4.2.4. Swelling Behavior and Kinetics of Capsules

For swelling ratio (S) determination, 100 mg of fresh capsules from each formulation were immersed in phosphate-buffered saline (PBS). At predetermined time points (1, 2, 3, 4, 5, 6, 8, 12 and 24 h), capsules were removed, gently blotted with filter paper to remove excess surface liquid, and reweighed. The swelling ratio was calculated using the following equation:

$$\mathrm{S} (\%)={\displaystyle \frac{W_1-W_0}{W_0}}\times 100$$

(4)

where $W_1$ represents the capsule mass after swelling and $W_0$ denotes the initial mass of the fresh capsule.

The swelling index was measured for samples in simulated gastric and intestinal fluids. Five fresh capsules were randomly selected, weighed, and then immersed in gastric fluid for one-hour, intestinal fluid for one hour, and in a combination of gastric and intestinal fluids (one hour each). Swelling kinetics were further assessed by calculating the area under the swelling ratio–time curve (AUC), which reflects the rate and extent of swelling as a function of matrix density, according to the equation:

$$\mathrm{AUC}={\int }_0^{24\mathrm{h}}S\left(t\right) dt$$

(5)

A higher AUC value indicates faster and more extensive capsule swelling, reflecting greater water absorption capacity and a less dense polymer matrix. Conversely, lower AUC values correspond to a more rigid network with reduced swelling over time. The parameter T₅₀ represents the time required for the swelling ratio to reach 50% of its maximum value during the 24 h testing period. Together, AUC and T₅₀ provide complementary measures of swelling extent and kinetics, with lower T₅₀ values indicating more rapid hydration of the polymer matrix. Unless otherwise stated, all experiments were performed in three independent replicates for each formulation. Capsule diameter and color measurements were conducted using 10 independent capsules per formulation.

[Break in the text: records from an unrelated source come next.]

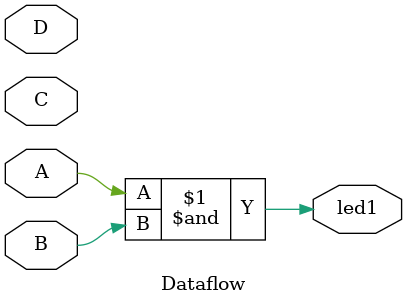
<source format=v>
`timescale 1ns / 1ps

module Dataflow(

    input A, B, C, D,
    output led1

    );
    
    assign led1 = A & B;
    
endmodule

</source>
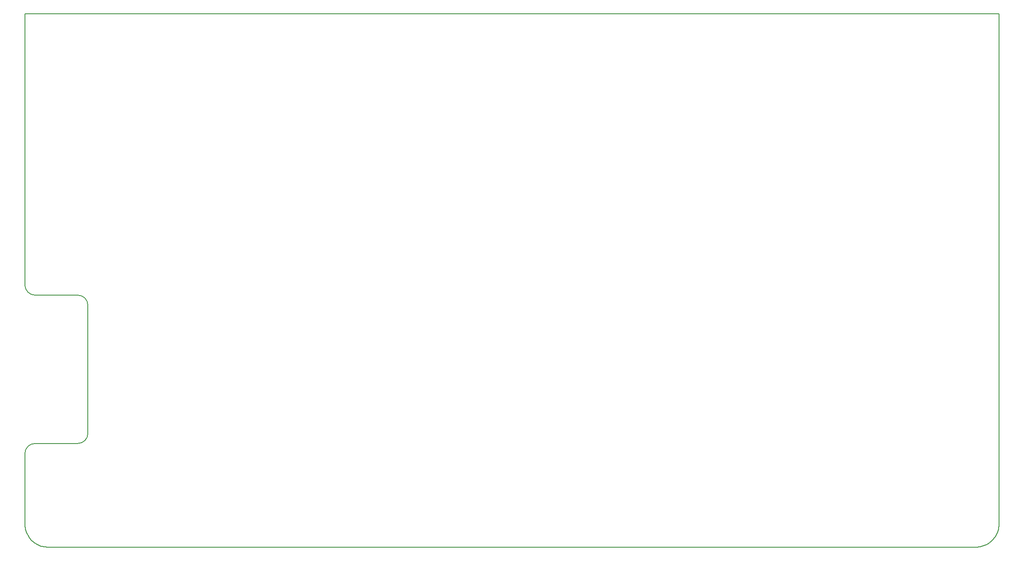
<source format=gbr>
%TF.GenerationSoftware,KiCad,Pcbnew,(5.1.6)-1*%
%TF.CreationDate,2020-08-11T14:57:58+01:00*%
%TF.ProjectId,panel-main,70616e65-6c2d-46d6-9169-6e2e6b696361,rev?*%
%TF.SameCoordinates,Original*%
%TF.FileFunction,Profile,NP*%
%FSLAX46Y46*%
G04 Gerber Fmt 4.6, Leading zero omitted, Abs format (unit mm)*
G04 Created by KiCad (PCBNEW (5.1.6)-1) date 2020-08-11 14:57:58*
%MOMM*%
%LPD*%
G01*
G04 APERTURE LIST*
%TA.AperFunction,Profile*%
%ADD10C,0.200000*%
%TD*%
G04 APERTURE END LIST*
D10*
X50972508Y-38971591D02*
X50972508Y-92309883D01*
X242687490Y-38971591D02*
X50972508Y-38971591D01*
X61372508Y-94309883D02*
G75*
G02*
X63372508Y-96309883I0J-2000000D01*
G01*
X52972508Y-94309883D02*
X61372508Y-94309883D01*
X52972508Y-94309883D02*
G75*
G02*
X50972508Y-92309883I0J2000000D01*
G01*
X55472508Y-143909883D02*
X238187490Y-143909883D01*
X241769770Y-142096719D02*
X241928449Y-141869262D01*
X241928449Y-141869262D02*
X242073087Y-141632115D01*
X242073087Y-141632115D02*
X242203341Y-141386260D01*
X242203341Y-141386260D02*
X242318870Y-141132680D01*
X242318870Y-141132680D02*
X242419332Y-140872359D01*
X242419332Y-140872359D02*
X242504383Y-140606279D01*
X242504383Y-140606279D02*
X242573683Y-140335424D01*
X242573683Y-140335424D02*
X242626889Y-140060777D01*
X242626889Y-140060777D02*
X242663659Y-139783322D01*
X242663659Y-139783322D02*
X242683651Y-139504040D01*
X242683651Y-139504040D02*
X242687490Y-139317324D01*
X242687490Y-139317324D02*
X242687490Y-38971591D01*
X238187490Y-143909883D02*
X238445533Y-143901898D01*
X238445533Y-143901898D02*
X238702533Y-143878184D01*
X238702533Y-143878184D02*
X238957740Y-143839103D01*
X238957740Y-143839103D02*
X239210399Y-143785014D01*
X239210399Y-143785014D02*
X239459759Y-143716279D01*
X239459759Y-143716279D02*
X239705067Y-143633259D01*
X239705067Y-143633259D02*
X239945571Y-143536313D01*
X239945571Y-143536313D02*
X240180518Y-143425804D01*
X240180518Y-143425804D02*
X240409157Y-143302091D01*
X240409157Y-143302091D02*
X240630733Y-143165536D01*
X240630733Y-143165536D02*
X240844496Y-143016499D01*
X240844496Y-143016499D02*
X241049693Y-142855342D01*
X241049693Y-142855342D02*
X241245571Y-142682424D01*
X241245571Y-142682424D02*
X241431378Y-142498107D01*
X241431378Y-142498107D02*
X241606362Y-142302752D01*
X241606362Y-142302752D02*
X241769770Y-142096719D01*
X63372508Y-121509883D02*
G75*
G02*
X61372508Y-123509883I-2000000J0D01*
G01*
X61372508Y-123509883D02*
X52972508Y-123509883D01*
X63372508Y-96309883D02*
X63372508Y-121509883D01*
X52766574Y-142986753D02*
X52989415Y-143147096D01*
X52989415Y-143147096D02*
X53221312Y-143293029D01*
X53221312Y-143293029D02*
X53461337Y-143424254D01*
X53461337Y-143424254D02*
X53708567Y-143540476D01*
X53708567Y-143540476D02*
X53962074Y-143641395D01*
X53962074Y-143641395D02*
X54220933Y-143726715D01*
X54220933Y-143726715D02*
X54484219Y-143796138D01*
X54484219Y-143796138D02*
X54751005Y-143849368D01*
X54751005Y-143849368D02*
X55020366Y-143886106D01*
X55020366Y-143886106D02*
X55291375Y-143906056D01*
X55291375Y-143906056D02*
X55472508Y-143909883D01*
X50972508Y-139317324D02*
X50980516Y-139583265D01*
X50980516Y-139583265D02*
X51004274Y-139847961D01*
X51004274Y-139847961D02*
X51043382Y-140110633D01*
X51043382Y-140110633D02*
X51097440Y-140370501D01*
X51097440Y-140370501D02*
X51166048Y-140626788D01*
X51166048Y-140626788D02*
X51248805Y-140878714D01*
X51248805Y-140878714D02*
X51345312Y-141125500D01*
X51345312Y-141125500D02*
X51455167Y-141366368D01*
X51455167Y-141366368D02*
X51577972Y-141600537D01*
X51577972Y-141600537D02*
X51713326Y-141827230D01*
X51713326Y-141827230D02*
X51860829Y-142045667D01*
X51860829Y-142045667D02*
X52020081Y-142255069D01*
X52020081Y-142255069D02*
X52190681Y-142454658D01*
X52190681Y-142454658D02*
X52372230Y-142643654D01*
X52372230Y-142643654D02*
X52564328Y-142821278D01*
X52564328Y-142821278D02*
X52766574Y-142986753D01*
X50972508Y-125509883D02*
X50972508Y-139317324D01*
X50972508Y-125509883D02*
G75*
G02*
X52972508Y-123509883I2000000J0D01*
G01*
M02*

</source>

Statistical Analysis: Primary analyses were conducted using ordinary least squares (OLS) models with categorical main effects. Two-way analysis of variance (ANOVA) was applied to assess the effects of formulation composition and probiotic load, as well as their interaction. For time-dependent swelling data, a global OLS model including time × independent variable interactions was fitted. Pairwise comparisons were performed using Tukey’s Honest Significant Difference (HSD) test within each factor, interaction, or time point. Data are presented as mean ± SEM, and statistical significance was set at p < 0.05. All analyses were performed using OriginPro 2024 (64-bit) SR1 (version 10.1.0.178, Academic; OriginLab Corporation, Northampton, MA, USA).